Methods We developed the WRC (Figure 1) for a comprehensive patient review, got approved by the hospital health records committee and used as a sticky note in clinical notes.

The WRC was designed to be used as a memory aid and not to limit critical clinical thinking.

This was piloted in a medical ward and used during every WR.

Abstract PTH-074 Figure 1

Results We collected data over a week on ward A (pilot medical ward) and a comparator medical ward (ward X –where WRC was not used).

Among patients in ward A, a subgroup of patients in whom WRC was not used were analysed as a separate sub-group.

Total of 45 patients were assessed during the period, 28 patients from ward A, 19 patients from ward X.

Venous Thrombo-Embolism assessment and action was done in 96.4% (27/28) in ward A (100% in WRC used WR) whilst it was 73.6% (14/19) in Ward X.

Resuscitation and escalation of care decision was made in 67% (19/28) in ward A (93.3% in WRC used WR). It was done only in 31.3% (6/19) of patients in Ward X.

Antibiotic stop date was mentioned in 68.7% (11/16) in ward A (100% – 7/7 in WRC used WR). It was done in 22.2% (2/9) in Ward X.

Expected Day of Discharge was mentioned in 65.2% (15/23 – 5 patients were very unwell to comment on EDD) in ward A (76.5% – 10/13 in WRC used WR). It was done in 53.8% (7/13) of the ward X.

Conclusion A recent NEJM article2 evaluating the use of checklists for high-fidelity crisis simulation showed an impressive difference in missing critical steps, 6% with checklists vs 23% without checklists.

The WHO has already recognised and introduced the surgical safety checklist to reduce morbidity and mortality.

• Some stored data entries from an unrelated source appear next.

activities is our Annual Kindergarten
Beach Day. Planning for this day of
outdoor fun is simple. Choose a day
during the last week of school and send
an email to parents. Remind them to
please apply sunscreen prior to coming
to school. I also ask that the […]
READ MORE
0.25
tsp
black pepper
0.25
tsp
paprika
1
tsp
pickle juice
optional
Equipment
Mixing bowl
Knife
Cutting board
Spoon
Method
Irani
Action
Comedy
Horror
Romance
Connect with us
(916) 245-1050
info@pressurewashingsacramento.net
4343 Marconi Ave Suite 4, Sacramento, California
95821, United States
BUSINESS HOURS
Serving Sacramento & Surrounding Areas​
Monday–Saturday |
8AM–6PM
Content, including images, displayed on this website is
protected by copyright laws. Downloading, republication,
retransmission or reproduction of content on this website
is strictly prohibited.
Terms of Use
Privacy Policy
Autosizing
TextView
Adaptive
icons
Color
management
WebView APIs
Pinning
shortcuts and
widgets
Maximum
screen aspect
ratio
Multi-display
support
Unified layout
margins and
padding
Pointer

We believe that checklists have the potential to improve patient outcomes by ensuring that all patients receive evidence based best practices and safe high quality care. This allows physicians to concentrate on the higher thinking in WR and WRC to ensure that basics are covered.

References 1 RCP, RCN. Ward rounds in medicine: principles for best practice. London: RCP, 2012

2 Arriaga AF, Bader AM, et al. A simulation-based trial of surgical-crisis checklists. N Engl J Med 2013;368:246–53. DOI: 10.1056/NEJMsa1204720

Disclosure of Interest None Declared.